His approach was to change the original restriction to be that the husbands have to stay together and the result of this abstraction is that there is no longer a need to distinguish between husband/wife so that the problem is simplified.
Although what he says is clear, I don't understand why the restriction is required in the first place.
The problem seems identical to the goat/cabbage/wolf where the cabbage and wolf had a symmetry with the goat (neither could be left alone with the goat) and hence replaced with an abstract concept "a".
Isn't this also applicable in the case of the couples? Is the approach of having an extra restriction redundant or not?
 A: Of course if you can solve the problem with the husbands being apart at some point, that's just fine. That is, there is clearly no a priori need for imposing this additional restriction: the problem is stated the way it is ... why would you be required to add another restriction? That makes little sense.
Indeed, there is obviously a danger in trying to impose restrictions: maybe in doing so the problem actually becomes more difficult, if not impossible to solve. So, imposing further restrictions is not only unnecessary, but it could even be dangerous.
Now, one possible explanation for Dijkstra making this additional restriction  is the following. Maybe Dijkstra analyzed the puzzle, and came to the conclusion that there is no solution possible if the husbands get separated. And note, depending on the nature of the puzzle, one can come to such a conclusion without actually finding all solutions to the puzzle, or even just a single one.

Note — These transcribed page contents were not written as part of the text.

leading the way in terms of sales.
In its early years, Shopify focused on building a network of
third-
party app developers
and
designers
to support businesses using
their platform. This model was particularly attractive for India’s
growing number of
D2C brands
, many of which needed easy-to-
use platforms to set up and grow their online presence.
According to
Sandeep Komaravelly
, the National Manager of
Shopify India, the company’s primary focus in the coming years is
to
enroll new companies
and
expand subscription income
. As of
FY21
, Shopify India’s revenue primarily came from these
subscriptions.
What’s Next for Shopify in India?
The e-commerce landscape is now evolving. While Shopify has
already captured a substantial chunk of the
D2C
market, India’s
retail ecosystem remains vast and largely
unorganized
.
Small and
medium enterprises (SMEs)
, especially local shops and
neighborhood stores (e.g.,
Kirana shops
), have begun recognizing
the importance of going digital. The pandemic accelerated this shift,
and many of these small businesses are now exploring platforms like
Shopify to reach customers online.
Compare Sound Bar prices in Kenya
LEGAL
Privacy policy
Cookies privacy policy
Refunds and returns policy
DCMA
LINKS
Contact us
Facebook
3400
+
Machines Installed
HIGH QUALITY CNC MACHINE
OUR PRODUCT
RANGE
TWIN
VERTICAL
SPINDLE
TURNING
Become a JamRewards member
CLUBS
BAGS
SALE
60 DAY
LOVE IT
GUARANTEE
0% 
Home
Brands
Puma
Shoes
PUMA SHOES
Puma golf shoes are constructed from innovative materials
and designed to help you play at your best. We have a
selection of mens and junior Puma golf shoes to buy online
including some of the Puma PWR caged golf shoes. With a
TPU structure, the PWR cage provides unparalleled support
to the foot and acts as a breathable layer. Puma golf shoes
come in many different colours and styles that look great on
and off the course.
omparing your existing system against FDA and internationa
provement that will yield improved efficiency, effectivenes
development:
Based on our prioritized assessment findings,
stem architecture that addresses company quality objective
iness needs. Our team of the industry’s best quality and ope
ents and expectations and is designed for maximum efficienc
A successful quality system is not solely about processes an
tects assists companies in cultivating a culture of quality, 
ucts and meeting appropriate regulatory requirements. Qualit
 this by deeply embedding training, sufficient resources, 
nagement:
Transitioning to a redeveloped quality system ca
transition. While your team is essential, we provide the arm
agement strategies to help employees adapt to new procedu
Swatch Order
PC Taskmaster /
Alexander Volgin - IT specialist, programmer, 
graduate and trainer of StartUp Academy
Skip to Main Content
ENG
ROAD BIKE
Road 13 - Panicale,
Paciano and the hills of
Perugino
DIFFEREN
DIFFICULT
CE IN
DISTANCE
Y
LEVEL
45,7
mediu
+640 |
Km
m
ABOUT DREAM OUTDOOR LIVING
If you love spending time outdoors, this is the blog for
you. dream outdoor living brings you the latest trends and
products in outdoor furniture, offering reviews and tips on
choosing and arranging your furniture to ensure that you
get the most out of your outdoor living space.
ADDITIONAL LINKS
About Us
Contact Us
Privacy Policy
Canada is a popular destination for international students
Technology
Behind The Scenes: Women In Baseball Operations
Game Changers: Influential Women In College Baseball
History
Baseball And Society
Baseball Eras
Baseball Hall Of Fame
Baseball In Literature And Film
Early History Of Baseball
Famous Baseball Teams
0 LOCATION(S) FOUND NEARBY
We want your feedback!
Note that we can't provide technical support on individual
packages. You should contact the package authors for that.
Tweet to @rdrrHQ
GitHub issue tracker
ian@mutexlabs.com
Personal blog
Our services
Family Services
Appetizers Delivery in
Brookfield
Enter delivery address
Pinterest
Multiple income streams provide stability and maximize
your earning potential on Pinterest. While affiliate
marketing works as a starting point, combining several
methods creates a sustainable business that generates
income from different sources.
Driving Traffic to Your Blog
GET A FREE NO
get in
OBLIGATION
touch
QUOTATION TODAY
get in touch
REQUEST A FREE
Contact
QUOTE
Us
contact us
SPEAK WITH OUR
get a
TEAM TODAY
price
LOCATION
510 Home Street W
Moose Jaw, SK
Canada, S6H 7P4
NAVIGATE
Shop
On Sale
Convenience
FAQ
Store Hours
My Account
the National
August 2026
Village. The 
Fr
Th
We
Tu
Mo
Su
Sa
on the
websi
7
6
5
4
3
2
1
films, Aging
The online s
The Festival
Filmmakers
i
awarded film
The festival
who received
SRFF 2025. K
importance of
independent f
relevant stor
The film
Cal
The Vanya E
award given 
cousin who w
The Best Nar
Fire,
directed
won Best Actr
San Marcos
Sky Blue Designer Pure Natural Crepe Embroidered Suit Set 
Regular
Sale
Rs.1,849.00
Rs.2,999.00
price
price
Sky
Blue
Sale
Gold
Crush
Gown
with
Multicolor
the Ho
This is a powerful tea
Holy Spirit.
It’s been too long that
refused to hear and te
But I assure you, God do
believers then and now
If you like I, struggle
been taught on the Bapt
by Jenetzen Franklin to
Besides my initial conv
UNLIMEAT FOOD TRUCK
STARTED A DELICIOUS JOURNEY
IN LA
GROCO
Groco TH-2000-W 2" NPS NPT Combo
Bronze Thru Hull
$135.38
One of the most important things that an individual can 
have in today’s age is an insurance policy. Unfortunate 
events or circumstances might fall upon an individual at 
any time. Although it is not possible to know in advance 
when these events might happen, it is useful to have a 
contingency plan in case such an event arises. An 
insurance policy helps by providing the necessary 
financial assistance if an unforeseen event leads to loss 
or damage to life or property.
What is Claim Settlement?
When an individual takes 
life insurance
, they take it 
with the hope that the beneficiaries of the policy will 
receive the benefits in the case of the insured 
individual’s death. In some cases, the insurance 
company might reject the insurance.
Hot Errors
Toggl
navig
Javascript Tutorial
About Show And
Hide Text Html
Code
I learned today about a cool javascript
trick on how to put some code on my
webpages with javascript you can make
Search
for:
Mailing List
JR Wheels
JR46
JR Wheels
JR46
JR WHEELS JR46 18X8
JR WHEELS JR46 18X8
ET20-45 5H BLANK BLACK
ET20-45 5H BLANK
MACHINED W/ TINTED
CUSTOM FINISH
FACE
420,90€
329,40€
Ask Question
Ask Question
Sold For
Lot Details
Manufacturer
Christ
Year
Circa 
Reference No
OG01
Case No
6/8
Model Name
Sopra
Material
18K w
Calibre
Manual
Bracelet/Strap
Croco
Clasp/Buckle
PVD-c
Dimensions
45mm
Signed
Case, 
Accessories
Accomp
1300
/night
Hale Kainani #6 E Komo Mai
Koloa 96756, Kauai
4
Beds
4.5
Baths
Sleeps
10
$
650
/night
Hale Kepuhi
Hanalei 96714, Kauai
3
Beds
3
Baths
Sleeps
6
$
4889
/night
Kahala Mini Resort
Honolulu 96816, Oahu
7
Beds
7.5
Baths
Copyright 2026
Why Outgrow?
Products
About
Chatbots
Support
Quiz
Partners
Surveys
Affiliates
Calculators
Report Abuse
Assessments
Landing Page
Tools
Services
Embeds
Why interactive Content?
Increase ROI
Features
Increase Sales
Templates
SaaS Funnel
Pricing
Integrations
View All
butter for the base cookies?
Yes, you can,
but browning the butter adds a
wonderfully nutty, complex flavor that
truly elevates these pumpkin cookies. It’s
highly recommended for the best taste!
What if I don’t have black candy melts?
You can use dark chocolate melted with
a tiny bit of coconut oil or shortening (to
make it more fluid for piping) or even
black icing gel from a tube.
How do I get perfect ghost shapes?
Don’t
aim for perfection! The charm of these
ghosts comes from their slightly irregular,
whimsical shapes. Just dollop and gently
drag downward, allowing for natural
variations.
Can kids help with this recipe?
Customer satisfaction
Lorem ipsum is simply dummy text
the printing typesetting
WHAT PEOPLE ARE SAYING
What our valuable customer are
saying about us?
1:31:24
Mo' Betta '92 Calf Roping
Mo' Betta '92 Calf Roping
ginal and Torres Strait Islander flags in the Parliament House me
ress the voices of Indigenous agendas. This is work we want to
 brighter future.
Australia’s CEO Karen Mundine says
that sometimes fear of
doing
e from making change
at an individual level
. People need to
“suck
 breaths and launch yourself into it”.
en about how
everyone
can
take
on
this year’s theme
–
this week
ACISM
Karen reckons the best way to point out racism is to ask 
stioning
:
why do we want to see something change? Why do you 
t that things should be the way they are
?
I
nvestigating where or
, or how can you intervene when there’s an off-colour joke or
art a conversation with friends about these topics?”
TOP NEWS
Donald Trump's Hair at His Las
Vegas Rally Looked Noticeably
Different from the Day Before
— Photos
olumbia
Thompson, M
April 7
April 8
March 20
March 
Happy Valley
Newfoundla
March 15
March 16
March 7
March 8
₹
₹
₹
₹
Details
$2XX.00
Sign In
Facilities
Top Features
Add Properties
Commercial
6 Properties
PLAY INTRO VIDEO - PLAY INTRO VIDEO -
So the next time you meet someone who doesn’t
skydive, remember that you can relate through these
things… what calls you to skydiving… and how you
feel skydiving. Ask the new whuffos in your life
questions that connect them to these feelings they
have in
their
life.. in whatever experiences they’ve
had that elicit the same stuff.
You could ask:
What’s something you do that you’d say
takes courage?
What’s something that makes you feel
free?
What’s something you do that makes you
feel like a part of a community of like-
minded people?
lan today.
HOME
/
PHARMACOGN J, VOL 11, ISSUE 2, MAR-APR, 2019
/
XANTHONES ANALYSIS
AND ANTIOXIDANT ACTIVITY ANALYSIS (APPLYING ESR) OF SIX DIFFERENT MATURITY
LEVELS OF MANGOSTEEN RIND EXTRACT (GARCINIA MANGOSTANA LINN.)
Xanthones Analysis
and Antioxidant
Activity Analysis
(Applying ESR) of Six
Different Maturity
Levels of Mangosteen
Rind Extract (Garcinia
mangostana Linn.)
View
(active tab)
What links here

And, if that is so, then yes, you might as well treat the two husbands as one item, thus eliminating the need to distinguish between the two, and treating them ,as you say, as one 'object' '$a$'.
Indeed, if you do treat the two husbands as one object '$a$', with the understanding that $a$ alone fills up the whole boat, it is easy to find a solution to this problem: Have the two wives row across, and have one of them return. Now send over '$a$', and have the second wive return, and finally have the two wives go across together again.
However, as others have pointed out, it turns out that there is also a solution with you keep the two husbands together: have one couple row across, after which the husband rows back to fetch the other husband, and then the wife rows back to fetch the other wife.
So, we know that the restriction that Dijkstra imposes is not necessitated at all. In fact, I would say Dijkstra was really rather 'lucky' in creating the additional restriction. How did he know that there was a solution where you could keep the two husbands together?
A: For completeness, here is a solution that does separate the two husbands. Let's say the couples are Mr. and Mrs. Smith and Mr. and Mrs. Jones:

*

*The Smiths row across together.

*Mr. Smith rows back.

*Mr. Smith and Mr. Jones row across together.

*Mrs. Smith rows back.

*Mrs. Smith and Mrs. Jones row across together.

Dijkstra would very likely have hated it, but the most effective means we have for analysing protocols like this is informed trial and error (a.k.a. model checking). Model checking does often benefit from an intelligent choice of abstraction.